### EXERCISE DESCRIPTION
The entries that follow include a run beginning at the line with "Find the merge" and ending at the line with "Image 1: xy, xz, yz;"; restate that run word for word and leave the rest out.

Scene geometry reasoning data:
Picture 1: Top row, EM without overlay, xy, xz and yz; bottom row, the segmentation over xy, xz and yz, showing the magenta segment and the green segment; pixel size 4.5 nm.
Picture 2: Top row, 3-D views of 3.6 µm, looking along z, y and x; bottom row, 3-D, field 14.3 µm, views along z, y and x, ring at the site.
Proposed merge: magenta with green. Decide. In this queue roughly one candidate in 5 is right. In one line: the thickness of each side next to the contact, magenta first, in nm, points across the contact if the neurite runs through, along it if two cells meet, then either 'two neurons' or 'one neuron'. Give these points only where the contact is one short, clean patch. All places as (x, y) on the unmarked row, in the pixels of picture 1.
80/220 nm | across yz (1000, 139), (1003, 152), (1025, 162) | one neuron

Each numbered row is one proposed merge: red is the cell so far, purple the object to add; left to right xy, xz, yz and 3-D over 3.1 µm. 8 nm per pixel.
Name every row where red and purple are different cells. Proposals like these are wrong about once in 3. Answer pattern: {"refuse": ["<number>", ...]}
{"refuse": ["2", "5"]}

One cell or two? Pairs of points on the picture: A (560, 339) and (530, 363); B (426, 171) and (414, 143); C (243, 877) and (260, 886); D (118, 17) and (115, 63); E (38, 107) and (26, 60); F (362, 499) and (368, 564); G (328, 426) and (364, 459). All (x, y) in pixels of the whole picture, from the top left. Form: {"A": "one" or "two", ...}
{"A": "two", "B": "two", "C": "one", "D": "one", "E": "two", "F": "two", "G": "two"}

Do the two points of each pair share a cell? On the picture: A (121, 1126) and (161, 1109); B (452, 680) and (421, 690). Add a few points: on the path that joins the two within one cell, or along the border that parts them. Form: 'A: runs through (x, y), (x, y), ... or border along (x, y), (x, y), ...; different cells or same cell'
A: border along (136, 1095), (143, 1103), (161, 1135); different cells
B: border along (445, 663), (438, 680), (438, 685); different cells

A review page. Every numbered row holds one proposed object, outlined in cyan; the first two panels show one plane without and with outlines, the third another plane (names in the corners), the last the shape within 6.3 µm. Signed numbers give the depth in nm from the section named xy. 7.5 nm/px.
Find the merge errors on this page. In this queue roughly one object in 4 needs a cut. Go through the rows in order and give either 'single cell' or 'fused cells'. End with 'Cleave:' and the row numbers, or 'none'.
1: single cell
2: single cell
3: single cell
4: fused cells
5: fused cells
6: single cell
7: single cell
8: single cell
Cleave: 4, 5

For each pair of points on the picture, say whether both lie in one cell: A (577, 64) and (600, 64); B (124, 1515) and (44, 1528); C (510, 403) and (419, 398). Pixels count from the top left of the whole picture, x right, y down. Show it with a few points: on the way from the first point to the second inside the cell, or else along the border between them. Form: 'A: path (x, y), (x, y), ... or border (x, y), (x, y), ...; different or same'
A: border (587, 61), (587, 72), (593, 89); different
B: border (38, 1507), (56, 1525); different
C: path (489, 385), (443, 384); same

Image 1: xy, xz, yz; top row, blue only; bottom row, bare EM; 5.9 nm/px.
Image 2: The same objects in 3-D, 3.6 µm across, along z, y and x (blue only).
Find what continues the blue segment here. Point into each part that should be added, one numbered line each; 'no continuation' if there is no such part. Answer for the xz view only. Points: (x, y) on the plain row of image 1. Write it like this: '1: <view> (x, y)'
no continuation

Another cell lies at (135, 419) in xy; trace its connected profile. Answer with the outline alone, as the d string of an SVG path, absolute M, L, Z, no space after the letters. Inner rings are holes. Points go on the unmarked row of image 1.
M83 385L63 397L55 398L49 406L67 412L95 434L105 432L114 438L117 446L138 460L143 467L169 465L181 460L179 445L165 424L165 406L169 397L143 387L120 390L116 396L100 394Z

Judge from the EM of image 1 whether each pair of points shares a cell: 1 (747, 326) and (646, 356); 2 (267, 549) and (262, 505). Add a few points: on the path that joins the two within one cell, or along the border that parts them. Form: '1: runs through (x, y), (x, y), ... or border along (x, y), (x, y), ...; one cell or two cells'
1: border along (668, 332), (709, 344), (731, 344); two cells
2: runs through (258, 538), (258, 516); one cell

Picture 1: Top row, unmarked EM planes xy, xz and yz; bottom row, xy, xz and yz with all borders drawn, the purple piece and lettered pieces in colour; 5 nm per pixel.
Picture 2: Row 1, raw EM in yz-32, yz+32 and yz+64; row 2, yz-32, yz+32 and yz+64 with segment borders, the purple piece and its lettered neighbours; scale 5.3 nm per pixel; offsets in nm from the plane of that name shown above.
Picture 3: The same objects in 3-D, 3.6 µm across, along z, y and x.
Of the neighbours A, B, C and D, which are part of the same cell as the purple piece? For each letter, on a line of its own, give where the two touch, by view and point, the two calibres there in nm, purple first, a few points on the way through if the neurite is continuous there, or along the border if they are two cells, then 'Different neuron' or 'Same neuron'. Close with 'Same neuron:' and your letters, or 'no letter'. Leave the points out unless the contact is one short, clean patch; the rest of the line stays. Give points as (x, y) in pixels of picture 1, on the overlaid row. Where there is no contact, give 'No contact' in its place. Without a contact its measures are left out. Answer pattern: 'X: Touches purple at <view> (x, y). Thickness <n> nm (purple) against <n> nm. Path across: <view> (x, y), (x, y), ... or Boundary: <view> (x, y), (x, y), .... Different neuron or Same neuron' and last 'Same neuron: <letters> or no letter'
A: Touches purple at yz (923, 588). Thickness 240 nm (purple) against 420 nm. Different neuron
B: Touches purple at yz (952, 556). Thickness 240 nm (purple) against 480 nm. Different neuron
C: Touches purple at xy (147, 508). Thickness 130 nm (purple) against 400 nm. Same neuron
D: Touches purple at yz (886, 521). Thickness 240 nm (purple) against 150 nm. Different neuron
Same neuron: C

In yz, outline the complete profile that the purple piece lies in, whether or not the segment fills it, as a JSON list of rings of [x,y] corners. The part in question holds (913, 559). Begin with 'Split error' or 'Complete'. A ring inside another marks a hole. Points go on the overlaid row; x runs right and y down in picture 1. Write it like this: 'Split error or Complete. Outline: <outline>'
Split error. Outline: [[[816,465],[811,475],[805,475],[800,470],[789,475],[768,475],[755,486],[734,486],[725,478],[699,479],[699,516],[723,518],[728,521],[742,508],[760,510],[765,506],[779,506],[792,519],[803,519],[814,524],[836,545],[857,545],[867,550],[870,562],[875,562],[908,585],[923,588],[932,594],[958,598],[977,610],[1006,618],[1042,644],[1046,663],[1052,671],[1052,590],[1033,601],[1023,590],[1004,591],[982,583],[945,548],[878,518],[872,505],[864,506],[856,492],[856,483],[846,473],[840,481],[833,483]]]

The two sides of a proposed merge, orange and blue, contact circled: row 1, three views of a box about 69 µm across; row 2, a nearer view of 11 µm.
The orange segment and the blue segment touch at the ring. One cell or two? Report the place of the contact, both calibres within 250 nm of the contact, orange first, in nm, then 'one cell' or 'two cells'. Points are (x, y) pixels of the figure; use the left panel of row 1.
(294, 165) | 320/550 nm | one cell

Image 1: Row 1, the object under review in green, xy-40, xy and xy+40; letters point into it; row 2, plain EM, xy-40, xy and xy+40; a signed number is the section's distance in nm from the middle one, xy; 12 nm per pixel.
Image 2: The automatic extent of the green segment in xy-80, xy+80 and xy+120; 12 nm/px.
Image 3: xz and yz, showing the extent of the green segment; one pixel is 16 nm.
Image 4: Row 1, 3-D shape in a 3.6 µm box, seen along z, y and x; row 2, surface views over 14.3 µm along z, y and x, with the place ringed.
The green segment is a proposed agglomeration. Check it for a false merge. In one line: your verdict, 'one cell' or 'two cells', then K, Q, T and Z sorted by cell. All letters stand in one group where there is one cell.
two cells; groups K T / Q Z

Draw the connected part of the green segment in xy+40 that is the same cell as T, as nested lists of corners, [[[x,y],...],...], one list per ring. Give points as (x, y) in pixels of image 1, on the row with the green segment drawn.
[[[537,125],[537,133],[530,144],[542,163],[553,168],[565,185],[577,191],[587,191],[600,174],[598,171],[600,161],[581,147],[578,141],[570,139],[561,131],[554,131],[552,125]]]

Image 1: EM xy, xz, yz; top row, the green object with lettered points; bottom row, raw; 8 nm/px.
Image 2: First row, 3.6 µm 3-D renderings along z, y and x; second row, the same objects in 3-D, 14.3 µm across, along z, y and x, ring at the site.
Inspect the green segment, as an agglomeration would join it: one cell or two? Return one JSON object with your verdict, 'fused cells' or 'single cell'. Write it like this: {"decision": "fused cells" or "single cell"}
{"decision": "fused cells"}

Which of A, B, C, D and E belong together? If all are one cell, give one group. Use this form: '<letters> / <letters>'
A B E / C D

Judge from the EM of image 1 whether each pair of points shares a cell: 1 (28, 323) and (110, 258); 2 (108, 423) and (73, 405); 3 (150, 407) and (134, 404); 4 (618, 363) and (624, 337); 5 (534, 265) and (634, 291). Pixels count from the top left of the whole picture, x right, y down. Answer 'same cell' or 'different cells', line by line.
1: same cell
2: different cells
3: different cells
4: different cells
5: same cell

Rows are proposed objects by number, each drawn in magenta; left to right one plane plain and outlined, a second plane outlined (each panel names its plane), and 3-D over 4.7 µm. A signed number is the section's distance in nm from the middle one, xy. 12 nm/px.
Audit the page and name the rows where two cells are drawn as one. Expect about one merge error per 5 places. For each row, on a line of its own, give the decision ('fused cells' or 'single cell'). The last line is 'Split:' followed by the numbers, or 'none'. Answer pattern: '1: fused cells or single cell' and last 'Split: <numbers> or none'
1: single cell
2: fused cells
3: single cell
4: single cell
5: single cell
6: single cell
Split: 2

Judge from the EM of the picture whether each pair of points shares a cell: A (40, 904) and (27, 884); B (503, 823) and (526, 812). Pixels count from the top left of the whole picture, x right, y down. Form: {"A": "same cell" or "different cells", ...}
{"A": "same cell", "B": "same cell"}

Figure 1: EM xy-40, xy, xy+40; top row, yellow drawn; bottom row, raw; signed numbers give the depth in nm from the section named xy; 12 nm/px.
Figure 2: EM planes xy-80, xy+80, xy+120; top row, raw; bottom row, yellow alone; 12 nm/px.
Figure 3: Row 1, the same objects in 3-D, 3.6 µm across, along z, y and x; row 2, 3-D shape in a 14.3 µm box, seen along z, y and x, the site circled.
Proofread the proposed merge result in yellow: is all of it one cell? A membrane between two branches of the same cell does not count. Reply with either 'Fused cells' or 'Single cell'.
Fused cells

### EXERCISE ANSWER
Find the merge errors on this page. In this queue roughly one object in 4 needs a cut. Go through the rows in order and give either 'single cell' or 'fused cells'. End with 'Cleave:' and the row numbers, or 'none'.
1: single cell
2: single cell
3: single cell
4: fused cells
5: fused cells
6: single cell
7: single cell
8: single cell
Cleave: 4, 5

For each pair of points on the picture, say whether both lie in one cell: A (577, 64) and (600, 64); B (124, 1515) and (44, 1528); C (510, 403) and (419, 398). Pixels count from the top left of the whole picture, x right, y down. Show it with a few points: on the way from the first point to the second inside the cell, or else along the border between them. Form: 'A: path (x, y), (x, y), ... or border (x, y), (x, y), ...; different or same'
A: border (587, 61), (587, 72), (593, 89); different
B: border (38, 1507), (56, 1525); different
C: path (489, 385), (443, 384); same

Image 1: xy, xz, yz; top row, blue only; bottom row, bare EM; 5.9 nm/px.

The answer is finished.